“What have you ever come up with ?!”
It’s difficult to imagine that at one time, a meal at a McDonald’s was actually a quality experience. Where the people behind the counter were attentive to the service they provided, and the owners saw customers, not dollar signs. Sadly, those experiences are from a time long past, and the man to blame for that is Ray Kroc (Michael Keaton). A local staple in San Bernardino, California, ran by two brothers was turned into a global force through the sheer cunning of a failed salesman. Kroc had no ideas of his own, but by coasting off the reputation of others, he creates a lasting legacy.

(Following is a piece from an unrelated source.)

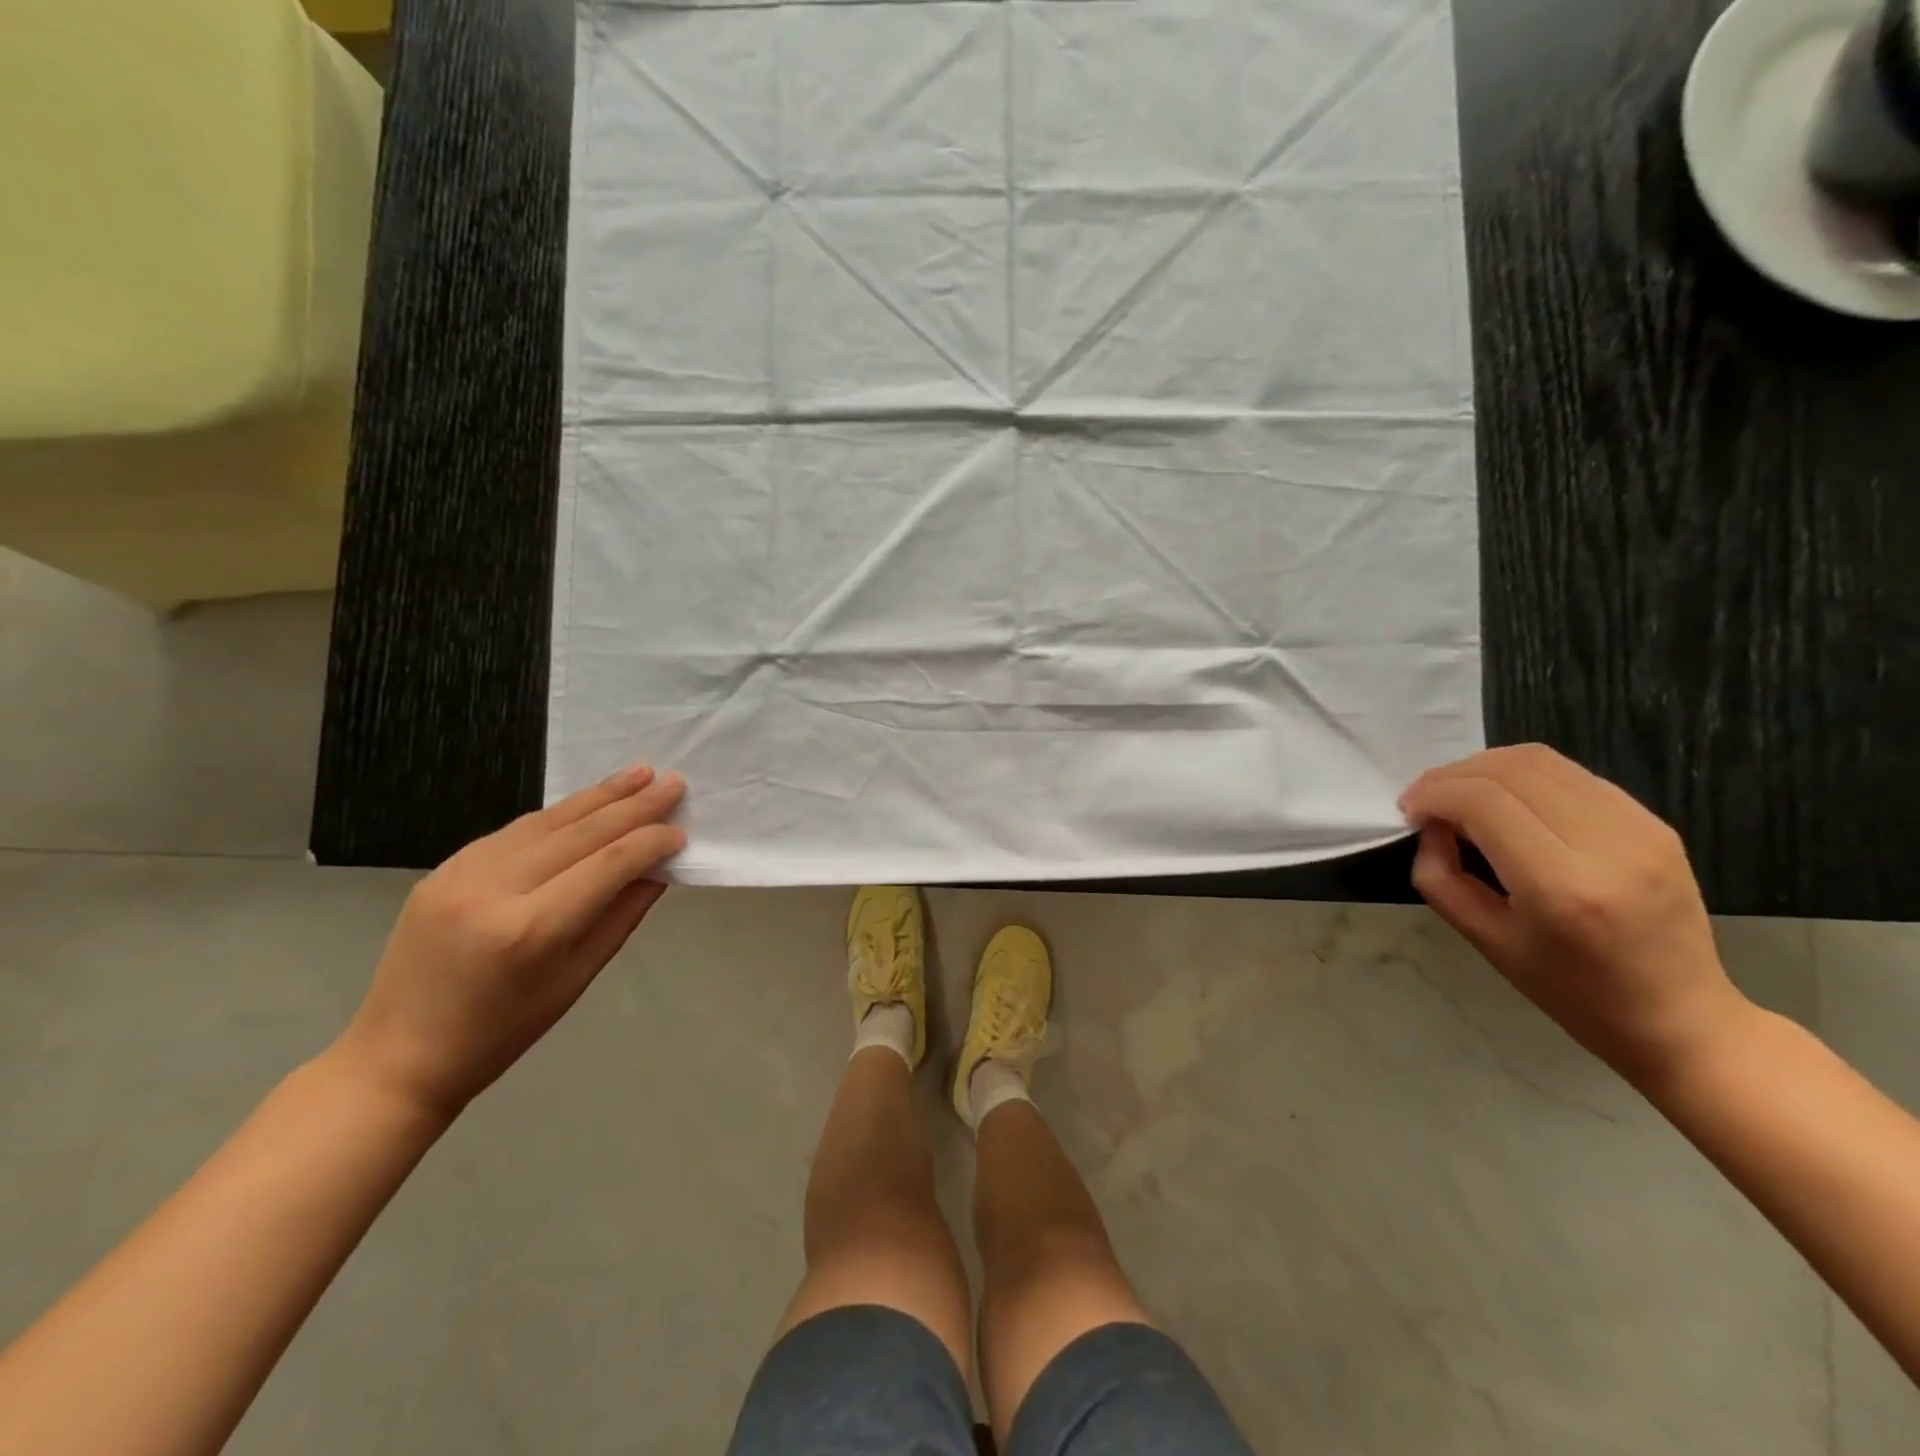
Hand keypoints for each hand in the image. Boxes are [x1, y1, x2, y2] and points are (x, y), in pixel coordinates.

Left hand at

Ray Kroc’s history prior to McDonald’s is decidedly mixed. Multiple deals have left him broke and constantly on the road, leaving his frustrated wife (Laura Dern) at home. His latest job selling machines that make multiple milkshakes simultaneously is similarly unproductive. That is, until a burger place in California calls in an order for six of them. Convinced that this must be some sort of mistake, Kroc heads to sunny San Bernadino.
Once there, he doesn’t just find a burger stand, but a golden goose. While Dick (Nick Offerman) and Mac (John Carroll Lynch) McDonald show Kroc around their Henry Ford styled kitchen-line, you can see the salesman’s irises replaced with cash registers. As they reminisce about their days as struggling restauranters, Dick and Mac can come off as stern in regards to their process, but the McDonalds are simply protecting their dream. At first, Kroc offers to help Dick and Mac franchise their operation, but that offer quickly turns out to be unsatisfying. Where the McDonald brothers are content with their little operation, Kroc sees a lucrative market just begging to be tapped. Kroc begs the brothers to let him bring McDonald’s from coast to coast. But not for his own motivations, Kroc tells them they have to “Do it for America.”

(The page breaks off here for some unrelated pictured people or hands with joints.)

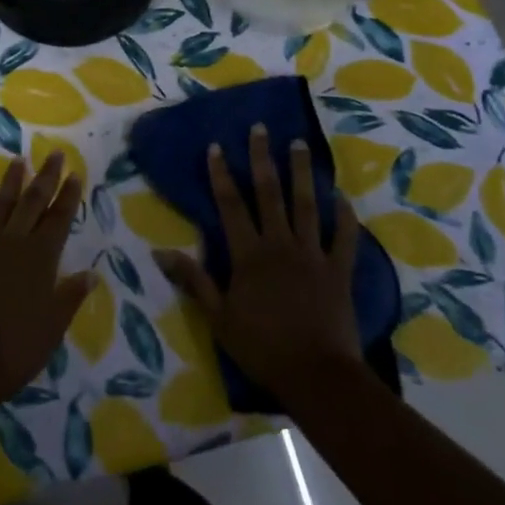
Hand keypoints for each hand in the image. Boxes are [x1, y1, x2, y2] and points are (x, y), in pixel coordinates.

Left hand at [0, 153, 92, 409]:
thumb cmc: (15, 349)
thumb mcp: (53, 327)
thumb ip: (70, 296)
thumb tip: (91, 274)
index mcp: (41, 259)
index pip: (59, 219)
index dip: (68, 196)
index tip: (75, 173)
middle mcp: (14, 244)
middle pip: (33, 203)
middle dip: (46, 177)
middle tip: (55, 154)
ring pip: (1, 207)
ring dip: (11, 183)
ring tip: (18, 160)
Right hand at [153, 124, 366, 405]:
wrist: (317, 377)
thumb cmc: (262, 348)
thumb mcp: (218, 318)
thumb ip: (193, 281)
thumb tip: (159, 252)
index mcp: (248, 254)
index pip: (230, 205)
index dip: (221, 174)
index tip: (216, 146)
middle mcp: (279, 244)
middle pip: (269, 193)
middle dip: (263, 158)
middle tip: (261, 128)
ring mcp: (312, 255)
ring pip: (307, 205)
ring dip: (302, 173)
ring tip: (300, 144)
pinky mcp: (339, 271)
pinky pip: (344, 238)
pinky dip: (345, 216)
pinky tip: (342, 196)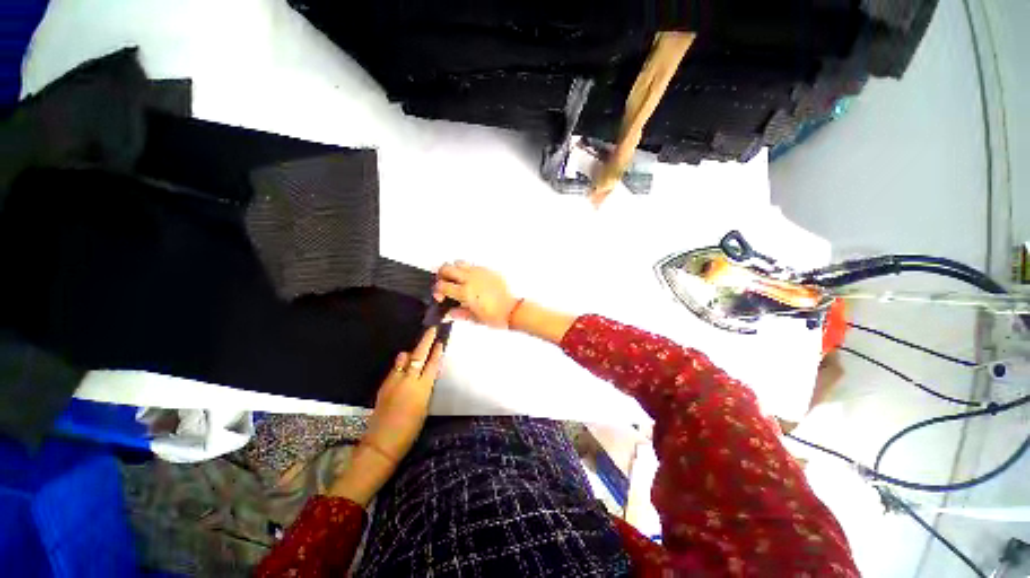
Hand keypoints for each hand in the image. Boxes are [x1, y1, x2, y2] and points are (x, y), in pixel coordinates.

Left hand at [328, 327, 443, 505]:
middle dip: (426, 341)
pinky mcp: (384, 386)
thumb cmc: (410, 430)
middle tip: (432, 330)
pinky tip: (402, 364)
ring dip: (411, 353)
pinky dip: (401, 364)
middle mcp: (409, 381)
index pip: (432, 364)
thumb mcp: (423, 407)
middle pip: (419, 356)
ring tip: (416, 349)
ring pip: (404, 360)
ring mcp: (394, 382)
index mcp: (423, 388)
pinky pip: (395, 369)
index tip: (440, 341)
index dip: (437, 352)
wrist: (382, 443)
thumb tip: (423, 373)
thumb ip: (423, 387)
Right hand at [434, 261, 518, 328]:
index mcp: (464, 292)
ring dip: (454, 269)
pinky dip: (468, 270)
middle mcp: (470, 279)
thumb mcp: (473, 318)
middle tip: (444, 284)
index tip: (440, 297)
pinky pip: (473, 265)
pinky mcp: (488, 270)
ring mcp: (479, 272)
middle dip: (441, 275)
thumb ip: (458, 314)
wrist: (512, 310)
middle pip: (446, 268)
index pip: (441, 285)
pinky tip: (472, 281)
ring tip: (457, 280)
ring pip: (459, 262)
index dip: (437, 291)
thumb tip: (448, 314)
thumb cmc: (495, 316)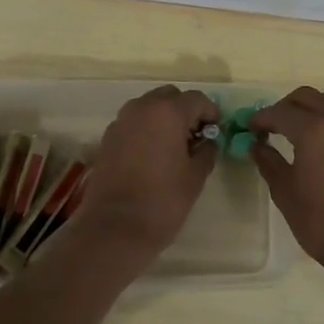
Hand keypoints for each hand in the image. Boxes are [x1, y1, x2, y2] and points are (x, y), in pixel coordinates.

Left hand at [71, 86, 221, 257]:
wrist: (115, 227)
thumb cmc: (162, 201)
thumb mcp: (195, 176)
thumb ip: (206, 151)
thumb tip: (207, 142)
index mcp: (167, 112)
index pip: (196, 99)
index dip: (210, 113)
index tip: (216, 131)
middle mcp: (141, 108)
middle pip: (169, 97)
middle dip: (185, 111)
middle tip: (196, 136)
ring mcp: (121, 122)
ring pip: (149, 107)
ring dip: (164, 118)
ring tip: (174, 146)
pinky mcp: (107, 138)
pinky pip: (133, 123)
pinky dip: (146, 129)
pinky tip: (153, 155)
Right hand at [248, 87, 323, 288]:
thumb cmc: (320, 222)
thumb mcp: (285, 192)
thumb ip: (268, 162)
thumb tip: (257, 145)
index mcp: (314, 131)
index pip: (281, 112)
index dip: (261, 117)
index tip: (250, 127)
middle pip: (309, 97)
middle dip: (287, 106)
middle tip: (273, 125)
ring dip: (315, 107)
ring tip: (302, 129)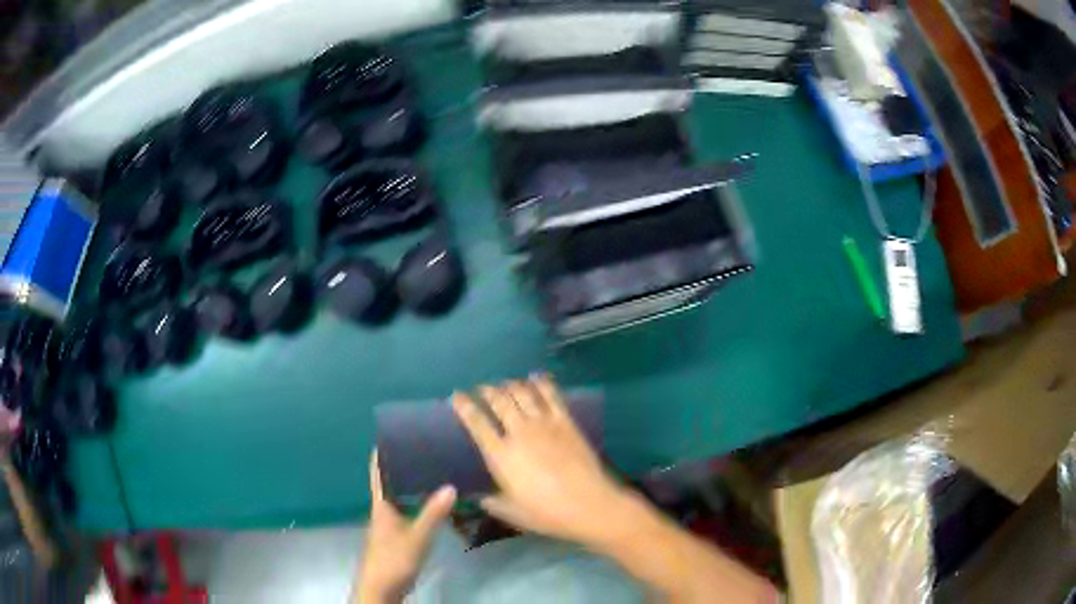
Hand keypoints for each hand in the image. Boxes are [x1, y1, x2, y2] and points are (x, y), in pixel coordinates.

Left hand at [353, 451, 455, 603]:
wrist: (381, 589)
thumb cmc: (393, 560)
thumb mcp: (416, 538)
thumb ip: (433, 514)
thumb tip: (450, 485)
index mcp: (382, 505)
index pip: (378, 472)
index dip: (382, 453)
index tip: (394, 433)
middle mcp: (383, 510)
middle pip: (391, 482)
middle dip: (404, 466)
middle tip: (426, 448)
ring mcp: (390, 524)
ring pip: (401, 497)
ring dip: (413, 485)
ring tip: (435, 470)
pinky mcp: (397, 536)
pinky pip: (408, 511)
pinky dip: (419, 503)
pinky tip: (435, 504)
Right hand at [451, 375, 629, 545]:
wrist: (588, 503)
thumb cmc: (546, 513)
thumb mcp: (513, 513)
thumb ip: (494, 503)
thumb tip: (482, 499)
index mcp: (500, 455)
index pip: (476, 423)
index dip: (464, 406)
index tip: (456, 396)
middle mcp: (519, 432)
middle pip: (499, 402)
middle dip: (487, 391)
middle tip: (482, 388)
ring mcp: (544, 424)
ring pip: (523, 394)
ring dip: (511, 385)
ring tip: (505, 383)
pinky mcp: (566, 422)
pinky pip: (551, 396)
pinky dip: (541, 383)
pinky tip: (536, 378)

Director John Lee Hancock is a veteran of previous true stories like The Rookie, The Blind Side, and Saving Mr. Banks. So as tempting as it would have been for Hancock to gloss over Kroc’s shortcomings, the director is unafraid to let Keaton twist his mustache for a little villainy. The Founder is unabashedly from Kroc’s point of view, yet it also leaves a place for Dick and Mac to do more than just be figureheads in another man’s biopic. Lynch and Offerman’s portrayals of the McDonalds imbue the siblings with a humanity reserved for leads. They think that they’ve found their happy ending, but Kroc shows them that they just cut to the credits too early.

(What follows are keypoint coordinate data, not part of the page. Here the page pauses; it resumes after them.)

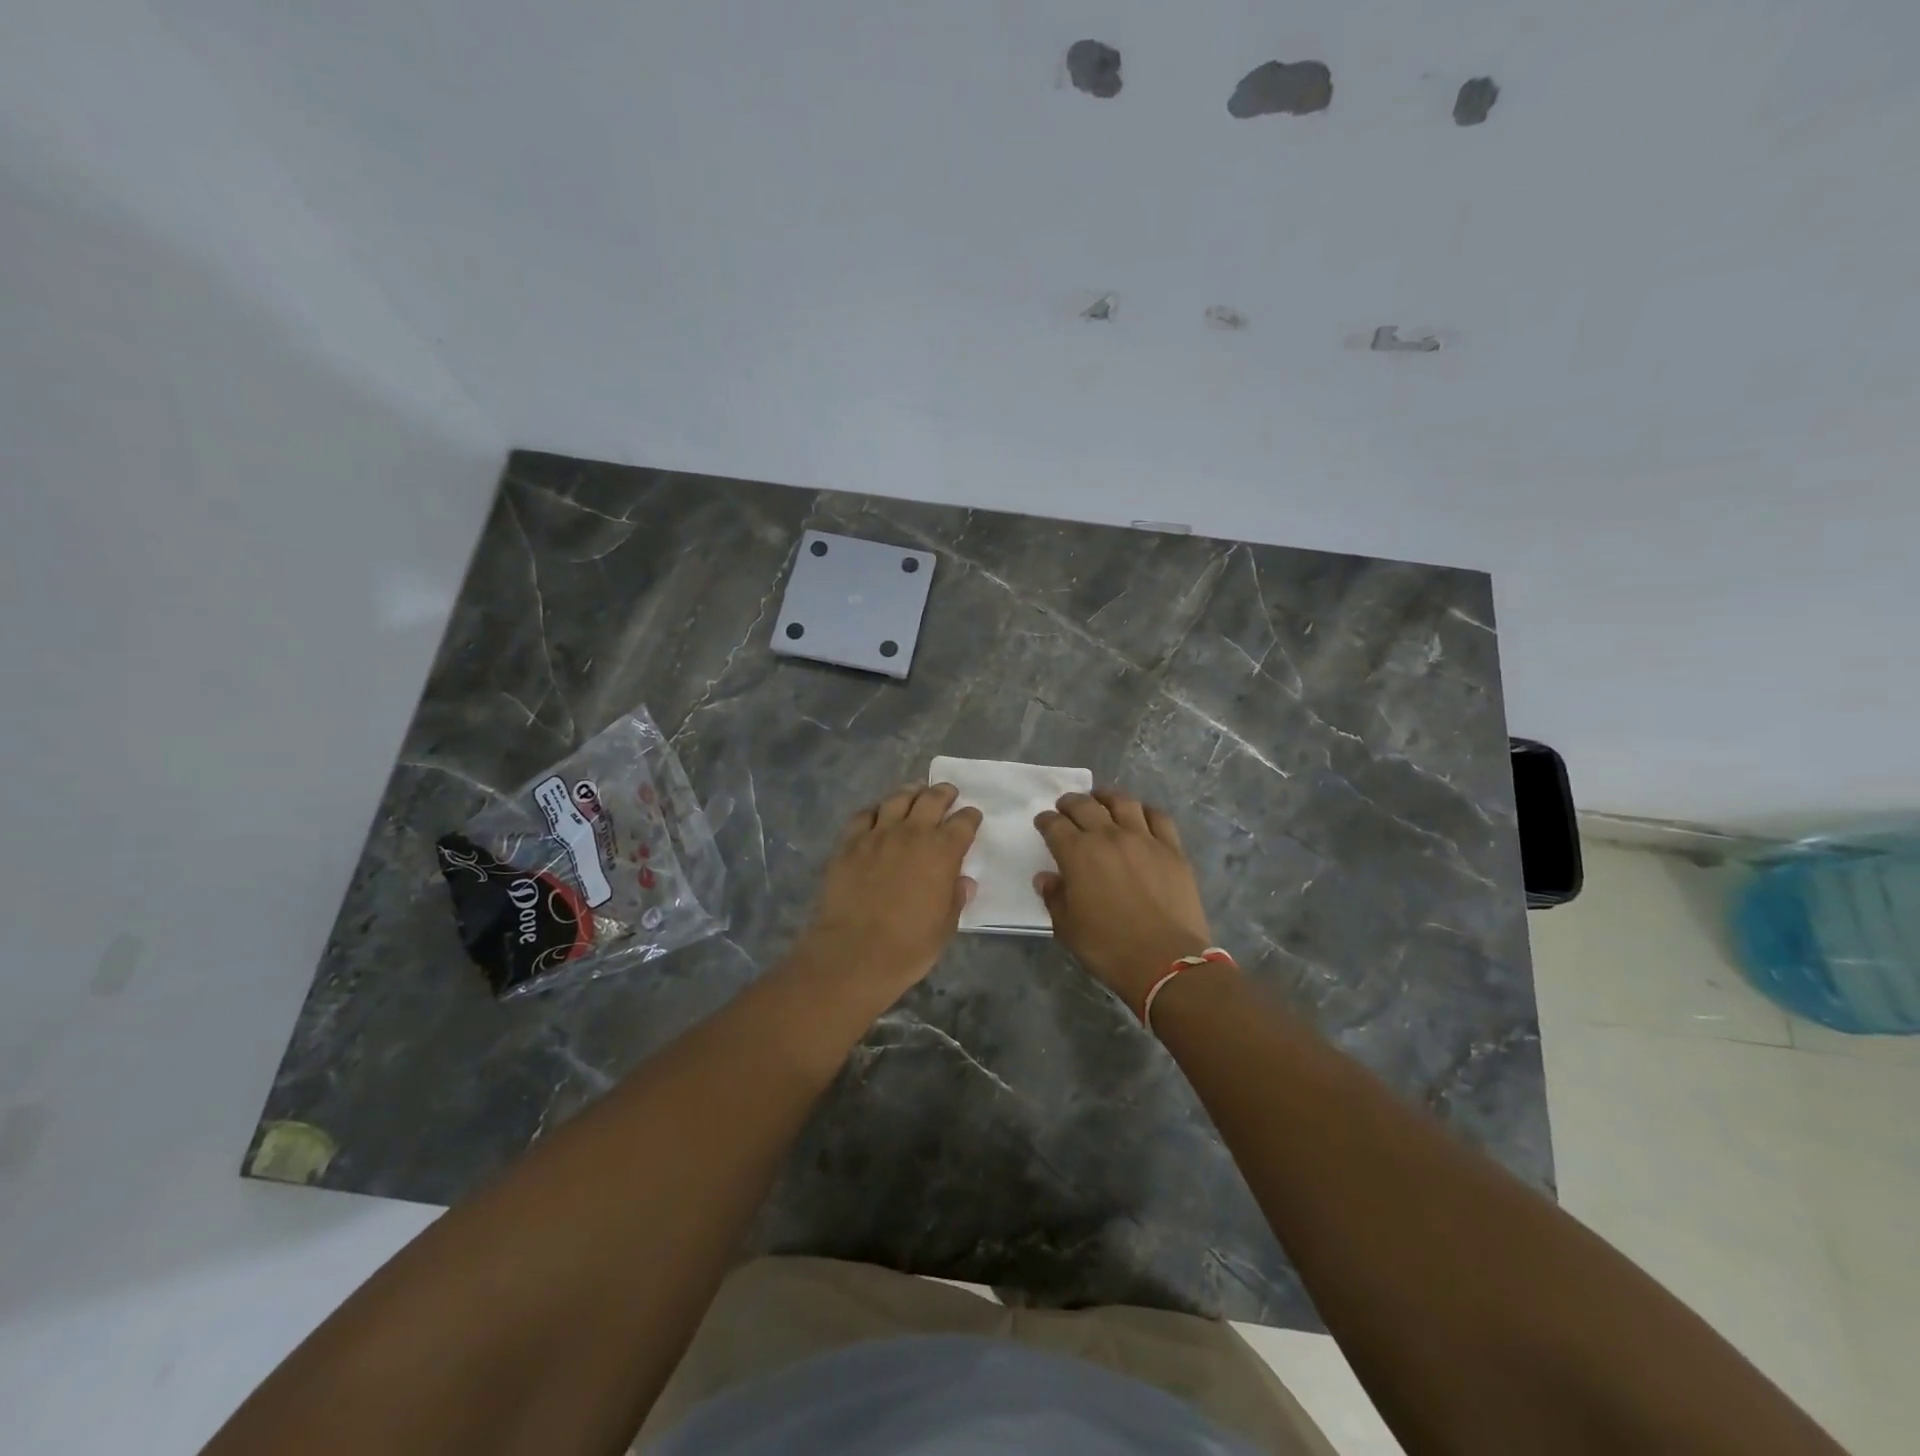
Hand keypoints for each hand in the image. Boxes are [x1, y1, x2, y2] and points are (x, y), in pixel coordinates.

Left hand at [794, 783, 980, 1003]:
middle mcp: (912, 833)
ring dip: (910, 793)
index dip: (970, 817)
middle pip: (931, 800)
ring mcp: (877, 835)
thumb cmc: (910, 945)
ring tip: (915, 792)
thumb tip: (963, 881)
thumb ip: (956, 897)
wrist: (855, 952)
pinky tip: (877, 815)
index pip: (963, 823)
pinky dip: (875, 811)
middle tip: (948, 793)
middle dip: (943, 793)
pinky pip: (863, 816)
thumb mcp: (946, 925)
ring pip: (896, 799)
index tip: (972, 816)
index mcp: (942, 851)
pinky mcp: (849, 844)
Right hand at [1035, 788, 1213, 1013]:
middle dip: (1070, 803)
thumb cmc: (1108, 948)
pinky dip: (1145, 811)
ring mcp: (1144, 839)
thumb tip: (1046, 878)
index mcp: (1078, 854)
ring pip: (1123, 802)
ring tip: (1101, 799)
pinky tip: (1140, 815)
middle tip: (1066, 806)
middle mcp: (1109, 837)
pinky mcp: (1172, 849)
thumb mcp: (1067, 928)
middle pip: (1085, 806)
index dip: (1046, 821)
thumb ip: (1054, 897)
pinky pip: (1158, 817)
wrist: (1166, 961)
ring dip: (1106, 797)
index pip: (1055, 825)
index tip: (1043, 822)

Ray Kroc is known as the man who founded McDonald’s, but he stole his business away from the men who literally created it. Robert Seigel, who wrote The Founder, has compared the project to The Social Network and There Will Be Blood, and while the grand trajectory of all three subjects would lend a resemblance to this film, Kroc is much more mundane than Daniel Plainview and Mark Zuckerberg. He didn’t get to where he was by talent of any kind, just fierce persistence. The same persistence that his motivational record insists will make him a hero.
Hancock, paired with lenser John Schwartzman, chose to shoot scenes fantastically bright, coupled with upbeat, retro music creating a favorable impression of what’s happening onscreen. Some may take issue with The Founder for not directly taking Kroc to task for his bullying, but such a move leaves room for nuance. Those cheery moments feel like the film was produced by the corporate burger behemoth that we know today, but then Carter Burwell’s score slides in between your ears and lets you know that the toothy grin Keaton flashes should be interpreted as a warning.
Michael Keaton has excelled as fast-talking swindlers before in Clean and Sober, but Kroc actually believes in the inevitability of his own success. It’s not quite as psychotic as Daniel Day-Lewis in There Will Be Blood or Jake Gyllenhaal in Nightcrawler, but it still causes unease. Not all detestable characters sneer. Some evil is just as benign as a failed milkshake maker salesman that sees an opportunity to become a “self-made businessman” by stealing someone else’s idea.